DATA PROVIDED
────────

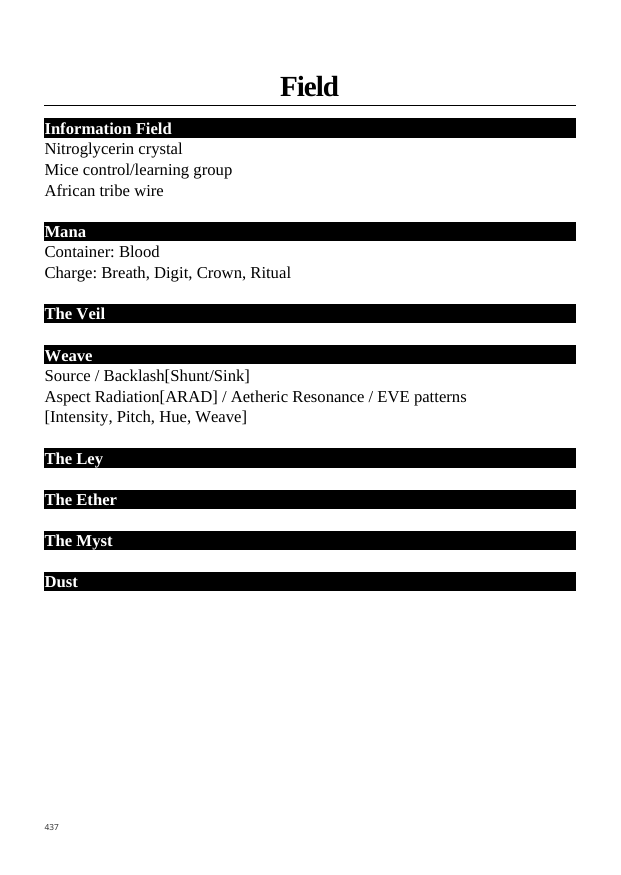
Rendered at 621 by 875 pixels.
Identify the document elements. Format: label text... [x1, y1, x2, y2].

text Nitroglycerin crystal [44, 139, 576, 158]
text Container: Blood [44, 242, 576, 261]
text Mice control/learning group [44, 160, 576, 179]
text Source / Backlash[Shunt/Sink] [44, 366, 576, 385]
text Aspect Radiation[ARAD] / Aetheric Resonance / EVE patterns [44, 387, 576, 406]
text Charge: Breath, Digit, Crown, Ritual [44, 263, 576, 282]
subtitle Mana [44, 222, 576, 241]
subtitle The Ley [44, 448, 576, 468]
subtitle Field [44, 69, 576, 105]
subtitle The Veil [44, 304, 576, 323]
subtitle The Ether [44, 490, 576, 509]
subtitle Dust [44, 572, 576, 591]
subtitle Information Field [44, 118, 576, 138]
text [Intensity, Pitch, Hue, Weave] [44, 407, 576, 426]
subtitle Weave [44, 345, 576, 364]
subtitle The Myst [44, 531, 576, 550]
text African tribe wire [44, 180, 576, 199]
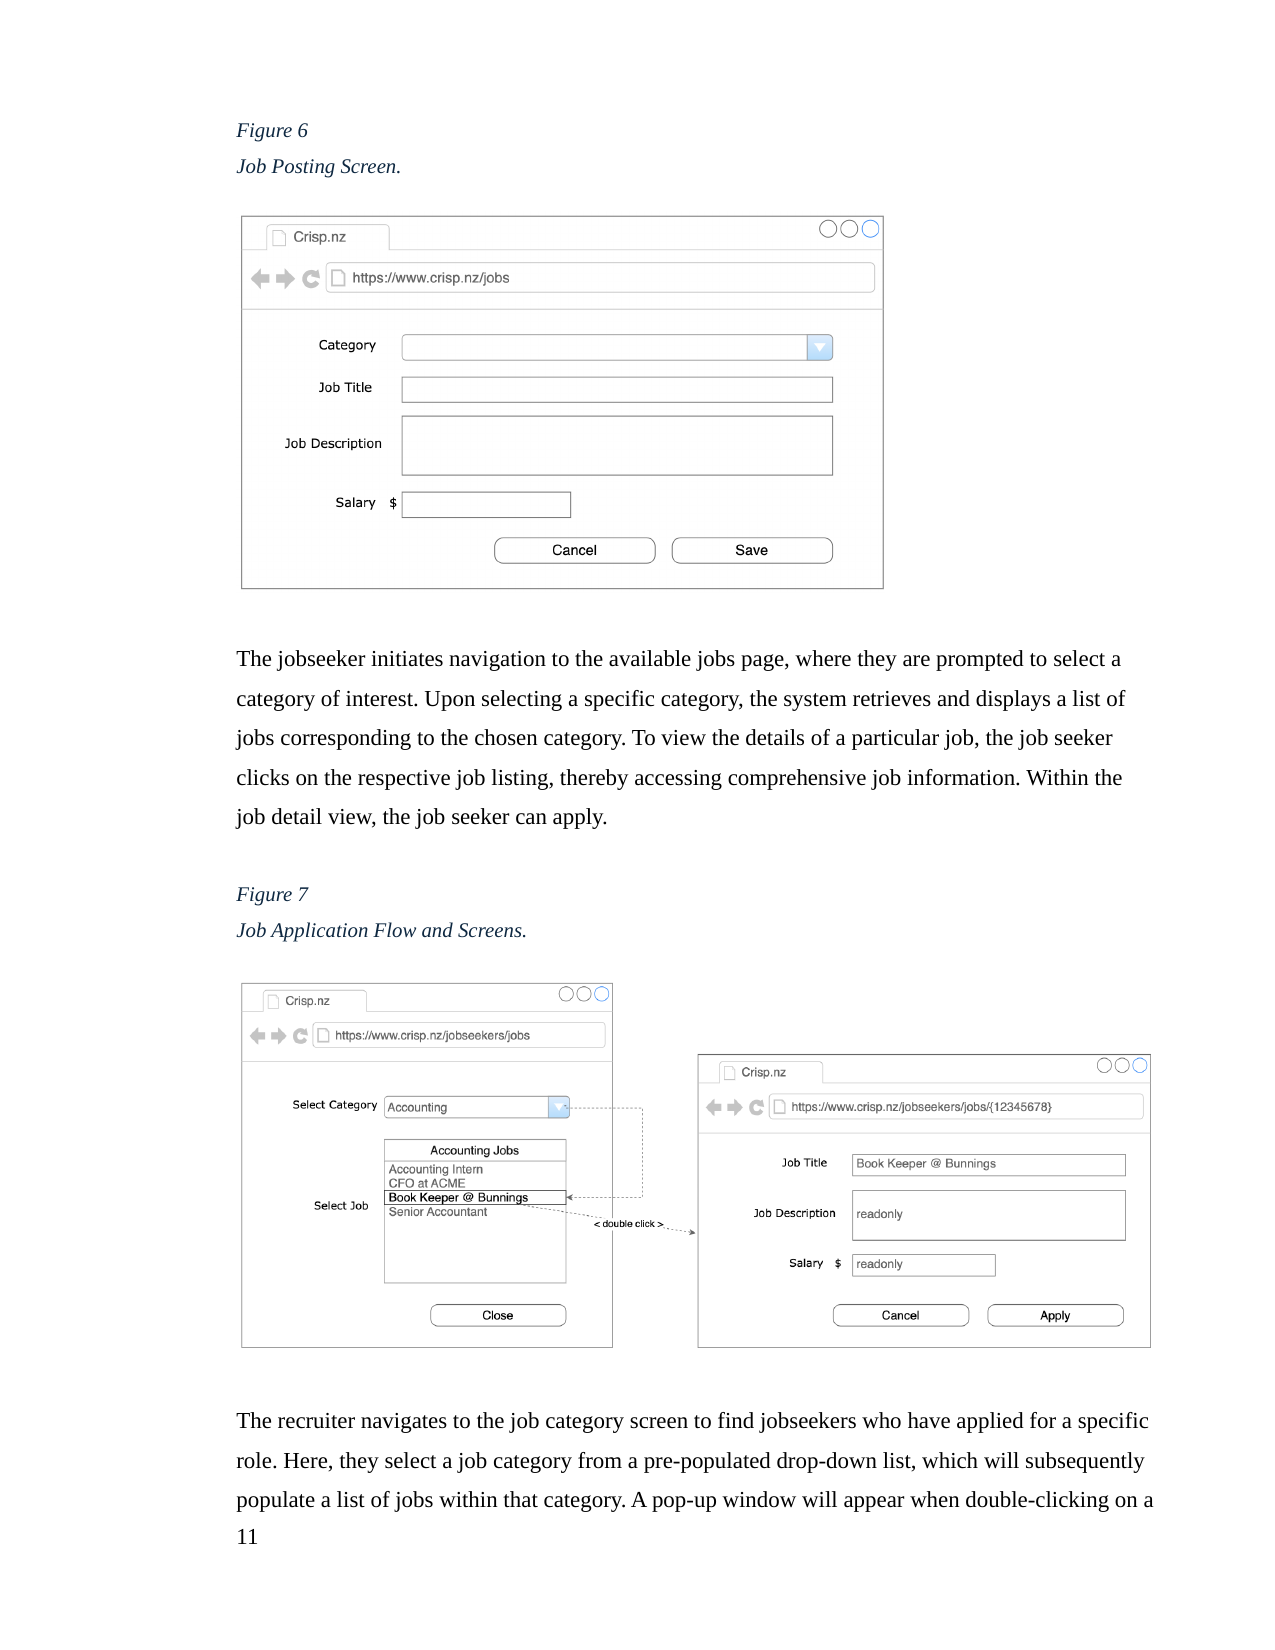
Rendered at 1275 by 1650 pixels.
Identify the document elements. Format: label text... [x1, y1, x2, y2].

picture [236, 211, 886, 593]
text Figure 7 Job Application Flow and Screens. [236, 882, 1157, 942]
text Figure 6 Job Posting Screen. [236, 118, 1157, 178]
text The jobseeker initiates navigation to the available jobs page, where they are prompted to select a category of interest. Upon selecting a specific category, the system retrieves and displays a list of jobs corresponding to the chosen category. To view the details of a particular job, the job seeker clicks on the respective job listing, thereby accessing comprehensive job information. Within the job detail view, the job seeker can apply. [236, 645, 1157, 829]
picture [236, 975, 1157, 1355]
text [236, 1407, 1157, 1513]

────────

Repeat word for word the lines above, from the first entry through the line containing "Rendered at 1275 by 1650 pixels.", with both ends kept and the pictures dropped.

EXPECTED ANSWER
Rendered at 621 by 875 pixels.
Identify the document elements. Format: label text... [x1, y1, x2, y2].

text Nitroglycerin crystal [44, 139, 576, 158]
text Container: Blood [44, 242, 576, 261]
text Mice control/learning group [44, 160, 576, 179]
text Source / Backlash[Shunt/Sink] [44, 366, 576, 385]
text Aspect Radiation[ARAD] / Aetheric Resonance / EVE patterns [44, 387, 576, 406]
text Charge: Breath, Digit, Crown, Ritual [44, 263, 576, 282]
subtitle Mana [44, 222, 576, 241]
subtitle The Ley [44, 448, 576, 468]
subtitle Field [44, 69, 576, 105]
subtitle The Veil [44, 304, 576, 323]
subtitle The Ether [44, 490, 576, 509]
subtitle Dust [44, 572, 576, 591]
subtitle Information Field [44, 118, 576, 138]
text [Intensity, Pitch, Hue, Weave] [44, 407, 576, 426]
subtitle Weave [44, 345, 576, 364]
subtitle The Myst [44, 531, 576, 550]
text African tribe wire [44, 180, 576, 199]
Rendered at 1275 by 1650 pixels.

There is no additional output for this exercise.